Very interesting. This is a wonderful new way to learn a language and meet someone from that language group who might become a good contact if one were to visit that country.

I wonder if the world really does not already have its global language. That global language is American English-especially since it seems to be the language elected by the global economic and social elite. Why? Well like French in the 18th century, it is uniquely suited to express the pre-eminent, surpassing ideas, ideals and concepts of our particular epoch. Moreover, like any predominent language of a certain period (Spanish in the 17th century, French in the 18th, British English in the 19th) it is tied to that epoch’s great power-perfectly appropriate since that power became great by creating the dominent concepts and structural elements of the period.

Roig

2 - Brian

Two points:
1) Elena says she enrolled in a beginners’ Chinese course. If this article is anything to go by, she probably didn’t get too far with it:
http://www.telegraph.co.uk/global/main.jhtml?xml=/global/2007/02/06/ftchinese06.xml
In other words, some languages are much harder to learn than others - something those with little experience with foreign languages fail to take into account. It usually takes many, many years of study to be able to hold your own with native speakers in another language. That’s why an easy and regular common interlanguage was created.

2) Roig writes that the world already has a global language. All well and good for native English-speakers, but what about the other 95% of the world’s population which has to spend enormous amounts of time and energy struggling to learn it? How about some discussion of the seven points of the Prague Manifesto?:
http://lingvo.org/xx/2/3

3 - Remush

like your remark about a language organically risen from its practice and application across cultural and geographical divides.
This is precisely what Esperanto is. So it would be more correct to say - I’m talking of a language like Esperanto, organically risen etc…

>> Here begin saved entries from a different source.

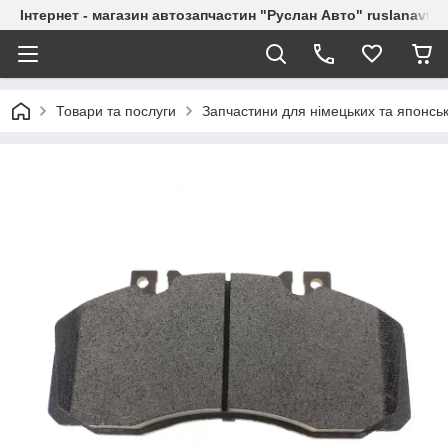
Інтернет - магазин автозапчастин "Руслан Авто" ruslanavto
Товари та послуги
Запчастини для німецьких та японськ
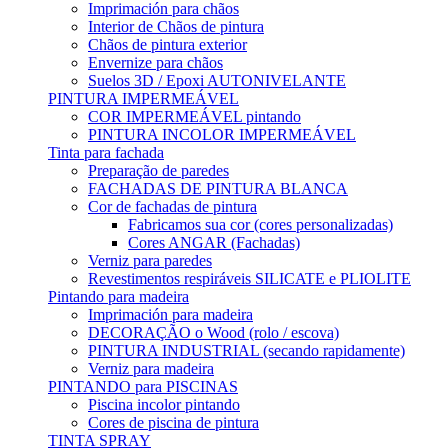
Imprimación para chãos
Interior de Chãos de pintura
Chãos de pintura exterior
Envernize para chãos
Suelos 3D / Epoxi AUTONIVELANTE
PINTURA IMPERMEÁVEL
COR IMPERMEÁVEL pintando
PINTURA INCOLOR IMPERMEÁVEL
Tinta para fachada
Preparação de paredes
FACHADAS DE PINTURA BLANCA
Cor de fachadas de pintura
Fabricamos sua cor (cores personalizadas)
Cores ANGAR (Fachadas)
Verniz para paredes
Revestimentos respiráveis ​​SILICATE e PLIOLITE
Pintando para madeira
Imprimación para madeira
DECORAÇÃO o Wood (rolo / escova)
PINTURA INDUSTRIAL (secando rapidamente)
Verniz para madeira
PINTANDO para PISCINAS
Piscina incolor pintando
Cores de piscina de pintura
TINTA SPRAY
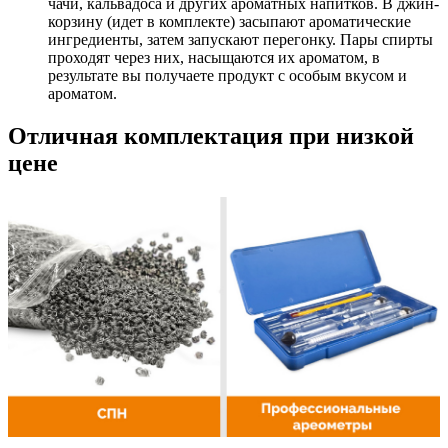
чачи, кальвадоса и других ароматных напитков. В джин-
корзину (идет в комплекте) засыпают ароматические
ингредиенты, затем запускают перегонку. Пары спирты
проходят через них, насыщаются их ароматом, в
результате вы получаете продукт с особым вкусом и
ароматом.
Отличная комплектация при низкой
цене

Among lots of events that are organized by Esperantists, there is an Esperanto Universal Congress, organized in a different country every year.
Those who are interested in the local language can attend a language course given in Esperanto by local teachers.
A week before and after the Congress (lasting one week) there are excursions organized across the country. So it is advised to take a month vacation.
This is a good way to learn something about a foreign culture, but only a few people can afford that.

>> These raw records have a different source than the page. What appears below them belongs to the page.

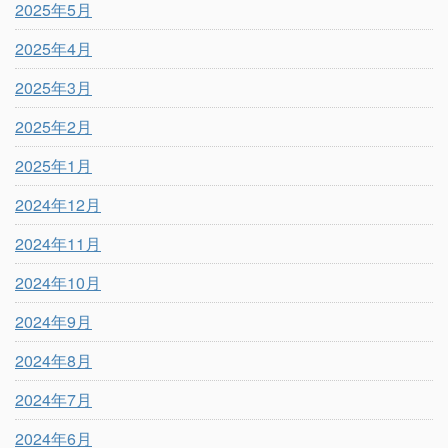
2025年5月
2025年4月
2025年3月
2025年2月
2025年1月
2024年12月
2024年11月
2024年10月
2024年9月
2024年8月
2024年7月
2024年6月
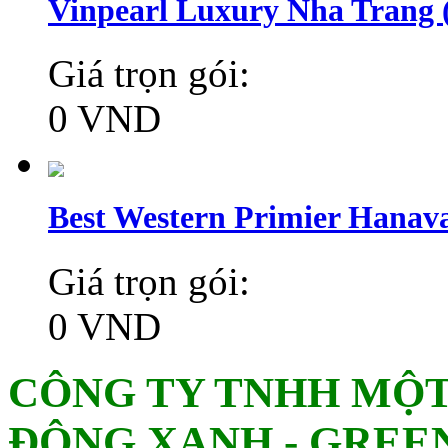
Vinpearl Luxury Nha Trang (
Giá trọn gói:
0 VND
Best Western Primier Hanava
Giá trọn gói:
0 VND
CÔNG TY TNHH MỘT
ĐÔNG XANH - GREE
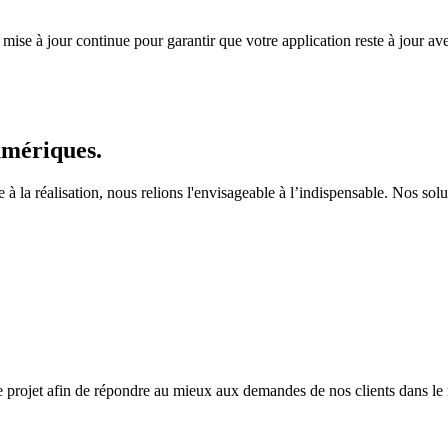
se à jour continue pour garantir que votre application reste à jour avec
umériques.
e à la réalisation, nous relions l'envisageable à l’indispensable. Nos sol
 projet afin de répondre au mieux aux demandes de nos clients dans le 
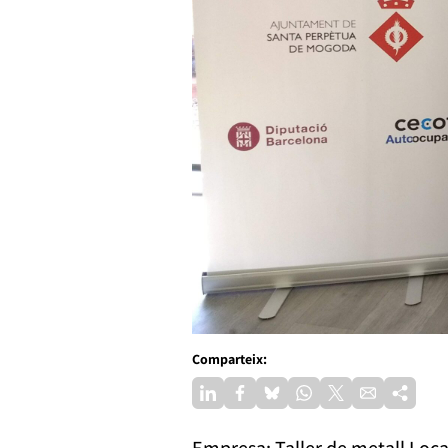
Comparteix:
Empresa: Taller de metall Loc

To have an idea what is going on in the world, see http://www.eventoj.hu/2007.htm or use Google with “eventoj” .

4 - Toño

In fact, Esperanto is more “an organically risen language from its practice and application across cultural and geographical divides” than you might think

5 - Elena Haliczer

While I am using LiveMocha as a means of learning basic vocabulary, I am well aware of its shortcomings and the shortcomings of traditional language instruction. I learned Spanish at twelve-thirteen years old through living in Spain, after which I found all language courses unutterably dull and completely ineffective for speaking.

In terms of Esperanto, I see that we have some reader enthusiasts, so I will address Brian’s request in my next post.

e.

6 - roig

With regard to Brian’s comment, I would say that the elites of non-English speaking countries are learning English at a remarkable rate. Ultimately it is the elites who dictate the general tone of the society as a whole. The rest of society will follow their lead.

roig

7 - Brian

Roig makes this very complex issue all seem so very simple. Are the élites of whom you speak for example learning English entirely of their own freewill, or are they subject to subtle or not-so-subtle market pressures? (e.g. Will they still be able to graduate from school/university without English? Will they still have equal work opportunties if they know no English? Are they not in fact willing victims of a not-openly-stated linguistic neocolonialism, and then become tools of it themselves?) ESL/EFL is a worldwide industry which brings in enormous amounts of cash to all English-speaking countries. Is Roig in favor of maintaining and increasing this economic windfall, and/or trying to defend his privileged position as an English-speaker, while shifting the language-learning burden to the other 95% of the world? Not a very cost-effective alternative!

And where might this all be leading? The world hegemony of any one ethnic language is not only harmful and destructive of smaller languages and cultures [Google: 'endangered languages'], but a disaster for the world’s linguistic heritage.

We have a rational, democratic, fair and cost-effective alternative.